One element where L. A. Confidential doesn’t keep you guessing is the identity of the main villain, which is actually revealed on page two, along with the fate of the only main character left alive from The Big Nowhere. It’s a bold move that shows Ellroy characteristically ready to take chances and challenge readers.

As with The Big Nowhere, Ellroy wants to do more here than build a mystery. He revisits the racism and homophobia he worked into that book, and ties both more directly into the ruling Los Angeles establishment. In L. A. Confidential, the murder of six people at the Nite Owl diner is connected to a gang of black youths. Police brass is keen to keep it at that despite nagging questions.

The truth is never easy for Ellroy. The suspects’ alibi involves raping a kidnapped woman and then passing her around for money. When Exley, who wins plaudits for interrogating the suspects but has his doubts, raises his concerns with the rape victim, she naturally wants them to fry for what they did to her: “Correctly means six white people are more important than a Mexican girl from Boyle Heights.”

The real-life beatings of seven men by drunken cops in a Los Angeles police jail in December 1951 led to a city-wide scandal. In the novel, it is swept under the carpet until Ed Exley speaks out. Image from https://latimesblogs.latimes.com/thedailymirror/page/401/


Exley is the all-American boy in this tale, for good and bad. In an early scene, he tries to prevent vigilante justice in a police jail, and testifies against the police officers responsible (including White and Vincennes.) This makes the reader like him, but Ellroy makes sure you know he’s ruthlessly ambitious and lying about his war record.

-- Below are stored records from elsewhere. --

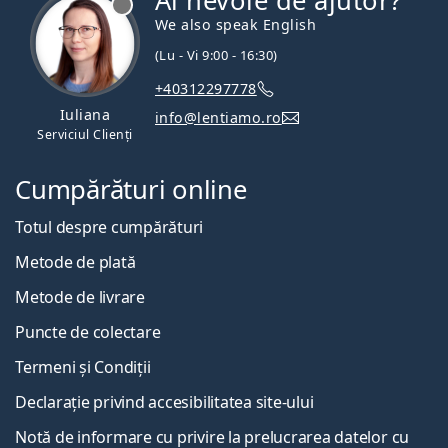
Ai nevoie de ajutor?
We also speak English
(Lu - Vi 9:00 - 16:30)
+40312297778
Iuliana
info@lentiamo.ro
Serviciul Clienți
Cumpărături online
Totul despre cumpărături
Metode de plată
Metode de livrare
Puncte de colectare
Termeni și Condiții
Declarație privind accesibilitatea site-ului
Notă de informare cu privire la prelucrarea datelor cu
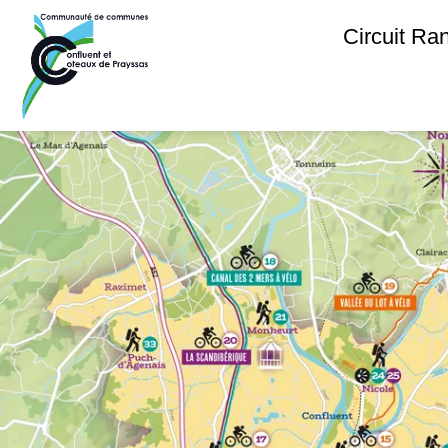
Circuit R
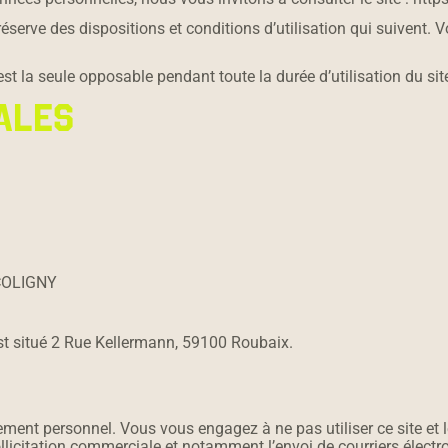
éserve des dispositions et conditions d’utilisation qui suivent. V
est la seule opposable pendant toute la durée d’utilisation du sit
ALES
 COLIGNY
est situé 2 Rue Kellermann, 59100 Roubaix.
tement personnel. Vous vous engagez à ne pas utiliser ce site et 
llicitation commerciale et notamment l’envoi de courriers électro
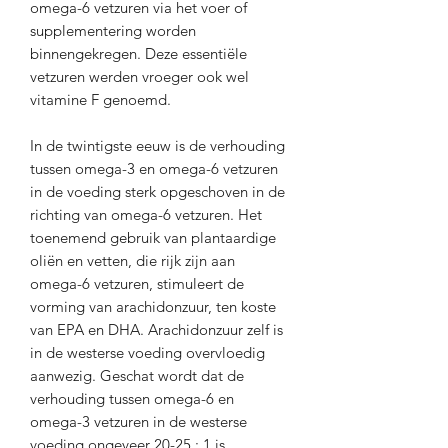
omega-6 vetzuren via het voer of
supplementering worden
binnengekregen. Deze essentiële
vetzuren werden vroeger ook wel
vitamine F genoemd.
In de twintigste eeuw is de verhouding
tussen omega-3 en omega-6 vetzuren
in de voeding sterk opgeschoven in de
richting van omega-6 vetzuren. Het
toenemend gebruik van plantaardige
oliën en vetten, die rijk zijn aan
omega-6 vetzuren, stimuleert de
vorming van arachidonzuur, ten koste
van EPA en DHA. Arachidonzuur zelf is
in de westerse voeding overvloedig
aanwezig. Geschat wordt dat de
verhouding tussen omega-6 en
omega-3 vetzuren in de westerse
voeding ongeveer 20-25 : 1 is.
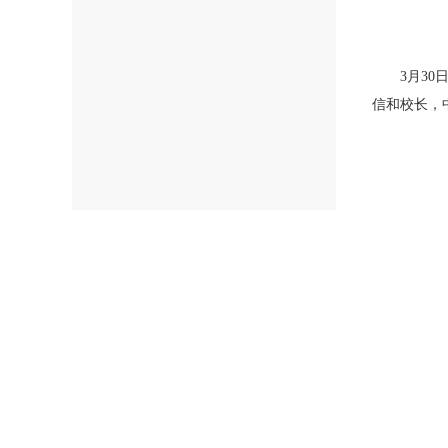
3月30日
信和校长，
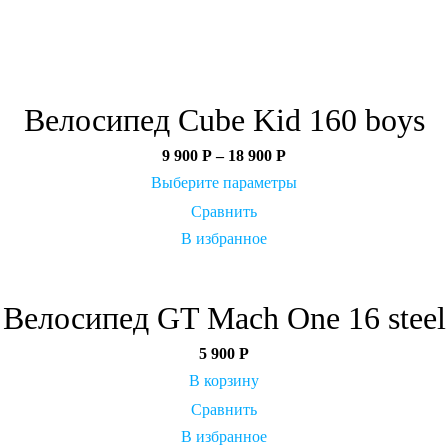
Велосипед Cube Kid 160 boys
9 900
Р
–
18 900
Р
Выберите параметры
Сравнить
В избранное
Велосипед GT Mach One 16 steel
5 900
Р
В корзину
Сравнить
В избранное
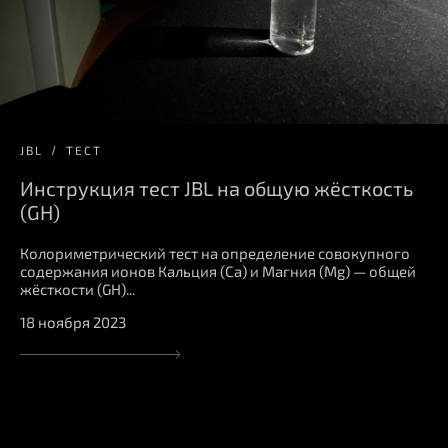
JBL
ТЕСТ
Инструкция тест JBL на общую жёсткость
(GH)
Колориметрический тест на определение совокупного
содержания ионов Кальция (Ca) и Магния (Mg) — общей
жёсткости (GH)...
18 ноября 2023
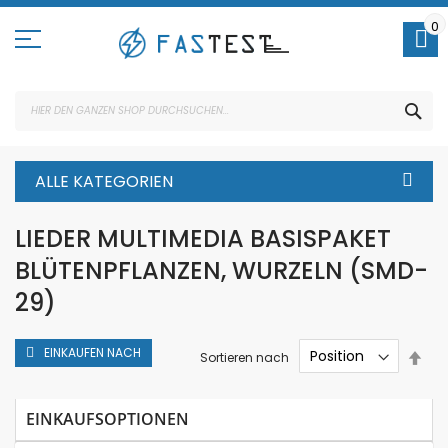
Direkt
zum
0
Inhalt
SUC
ALLE KATEGORIEN
LIEDER MULTIMEDIA BASISPAKET
BLÜTENPFLANZEN, WURZELN (SMD-
29)
EINKAUFEN NACH
In
Sortieren nach
abs
Rei
EINKAUFSOPTIONEN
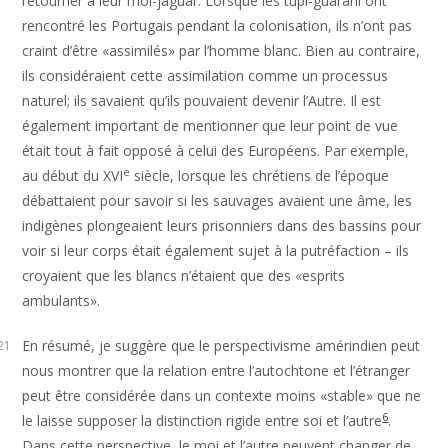
retourner à leur moi-jaguar. Lorsque les tupi-guarani ont
rencontré les Portugais pendant la colonisation, ils n’ont pas
craint d’être «assimilés» par l’homme blanc. Bien au contraire,
ils considéraient cette assimilation comme un processus
naturel; ils savaient qu’ils pouvaient devenir l’Autre. Il est
également important de mentionner que leur point de vue
était tout à fait opposé à celui des Européens. Par exemple,
e
au début du XVI
siècle, lorsque les chrétiens de l’époque
débattaient pour savoir si les sauvages avaient une âme, les
indigènes plongeaient leurs prisonniers dans des bassins pour
voir si leur corps était également sujet à la putréfaction – ils
croyaient que les blancs n’étaient que des «esprits
ambulants».
En résumé, je suggère que le perspectivisme amérindien peut
21
nous montrer que la relation entre l’autochtone et l’étranger
peut être considérée dans un contexte moins «stable» que ne
6
le laisse supposer la distinction rigide entre soi et l’autre
.
Dans cette perspective, le moi et l’autre peuvent changer de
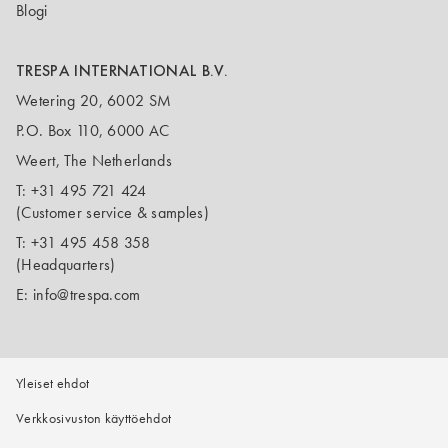
Blogi
TRESPA INTERNATIONAL B.V.
Wetering 20, 6002 SM
P.O. Box 110, 6000 AC
Weert, The Netherlands
T:
+31 495 721 424
(Customer service & samples)
T:
+31 495 458 358
(Headquarters)
E:
info@trespa.com
Yleiset ehdot
Verkkosivuston käyttöehdot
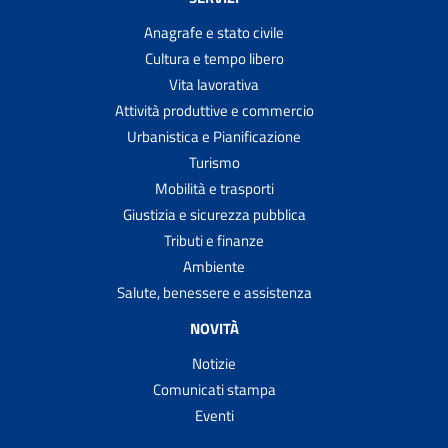
Anagrafe e stato civile
Cultura e tempo libero
Vita lavorativa
Attività produttive e commercio
Urbanistica e Pianificazione
Turismo
Mobilità e trasporti
Giustizia e sicurezza pubblica
Tributi e finanze
Ambiente
Salute, benessere e assistenza
NOVITÀ
Notizie
Comunicati stampa
Eventi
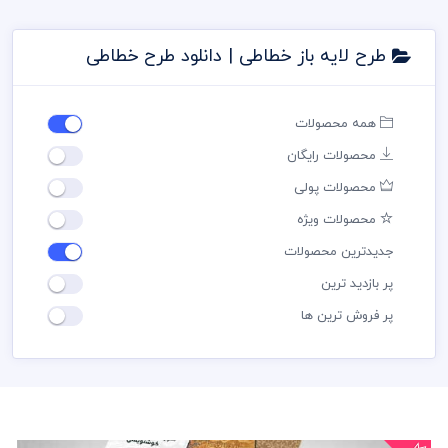
طرح لایه باز خطاطی | دانلود طرح خطاطی
همه محصولات
محصولات رایگان
محصولات پولی
محصولات ویژه
جدیدترین محصولات
پر بازدید ترین
پر فروش ترین ها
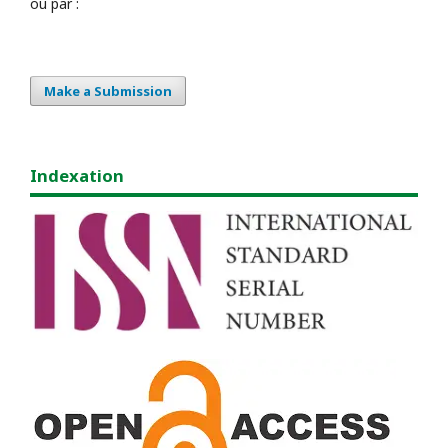
ou par :
Make a Submission
Indexation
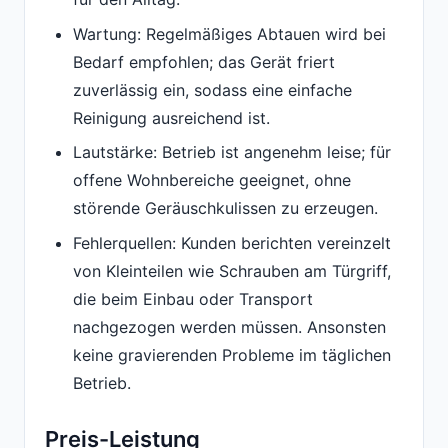
Wartung: Regelmäßiges Abtauen wird bei
Bedarf empfohlen; das Gerät friert
zuverlässig ein, sodass eine einfache
Reinigung ausreichend ist.
Lautstärke: Betrieb ist angenehm leise; für
offene Wohnbereiche geeignet, ohne
störende Geräuschkulissen zu erzeugen.
Fehlerquellen: Kunden berichten vereinzelt
von Kleinteilen wie Schrauben am Türgriff,
die beim Einbau oder Transport
nachgezogen werden müssen. Ansonsten
keine gravierenden Probleme im täglichen
Betrieb.
Preis-Leistung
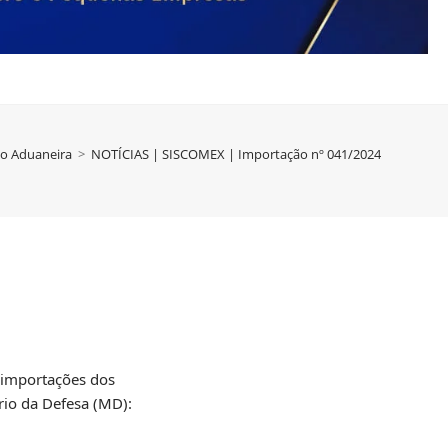
ão Aduaneira
>
NOTÍCIAS | SISCOMEX | Importação nº 041/2024
 importações dos
rio da Defesa (MD):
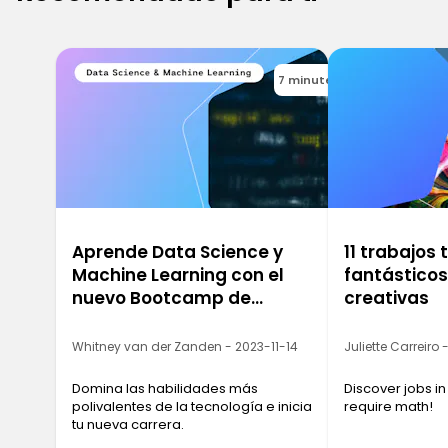
7 minutes
Aprende Data Science y
11 trabajos
Machine Learning con el
fantástico
nuevo Bootcamp de
creativas
Ironhack
Whitney van der Zanden - 2023-11-14
Juliette Carreiro
Domina las habilidades más
Discover jobs in
polivalentes de la tecnología e inicia
require math!
tu nueva carrera.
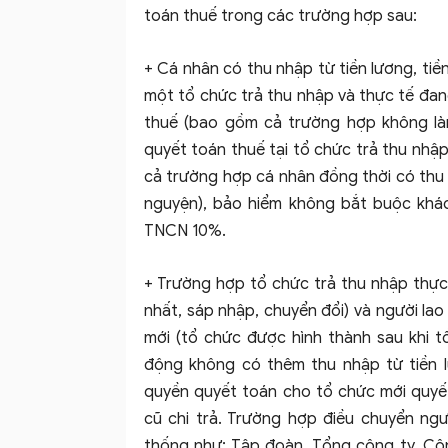
toán thuế trong các trường hợp sau:
+ Cá nhân có thu nhập từ tiền lương, tiề
một tổ chức trả thu nhập và thực tế đang
thuế (bao gồm cả trường hợp không là
quyết toán thuế tại tổ chức trả thu nhập
cả trường hợp cá nhân đồng thời có thu 
nguyện), bảo hiểm không bắt buộc khác
TNCN 10%.
+ Trường hợp tổ chức trả thu nhập thực h
nhất, sáp nhập, chuyển đổi) và người la
mới (tổ chức được hình thành sau khi t
động không có thêm thu nhập từ tiền l
quyền quyết toán cho tổ chức mới quyết
cũ chi trả. Trường hợp điều chuyển ng
thống như: Tập đoàn, Tổng công ty, Côn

Ellroy keeps us on his side anyway, by setting him against Dudley Smith, the detective captain revealed in The Big Nowhere and again in the opening of this novel as our Moriarty figure. Smith’s open racism embarrasses even his fellow cops (“As good as he is, the man is off the deep end on coloreds,” one administrator notes) while his crookedness seems a matter of personal pride, as he explains to White:

“I’ve long been involved in containing hard crime so that myself and a few colleagues might someday enjoy a profitable dispensation, and that day will soon be arriving. As a colleague, you will share handsomely. Grand means will be in our hands, lad.”

James Ellroy in 2019. He always appears ready to punch the photographer in his portraits, but he's said to be more easygoing than he looks. https://www.irishtimes.com/culture/books/james-ellroy-i-live-in-los-angeles-in-1942-1.3914524


Much of the suspense in this story, the best of it in fact, centers not on the Nite Owl Massacre or the porn or heroin investigations but rather if our three main characters can put aside their differences in time to recognize a common threat. Ellroy handles this masterfully; it’s the one element that works better in the book than in the film, and gives this steel-hearted novel a welcome redemptive arc.

For all the cynicism and cruelty on display, there is real empathy at work, which is why L. A. Confidential succeeds as well as it does. This comes through most clearly with Bud White, the most troubled and difficult protagonist, who works for Smith against Exley but also uses his muscle helping battered wives and murdered prostitutes no one else stops to notice.

Of course, the main reason people like L. A. Confidential is its energy, a police procedural that doesn’t stint on the gunplay. Add to it sharp period ambiance and fearless gonzo humor, and you have a winner.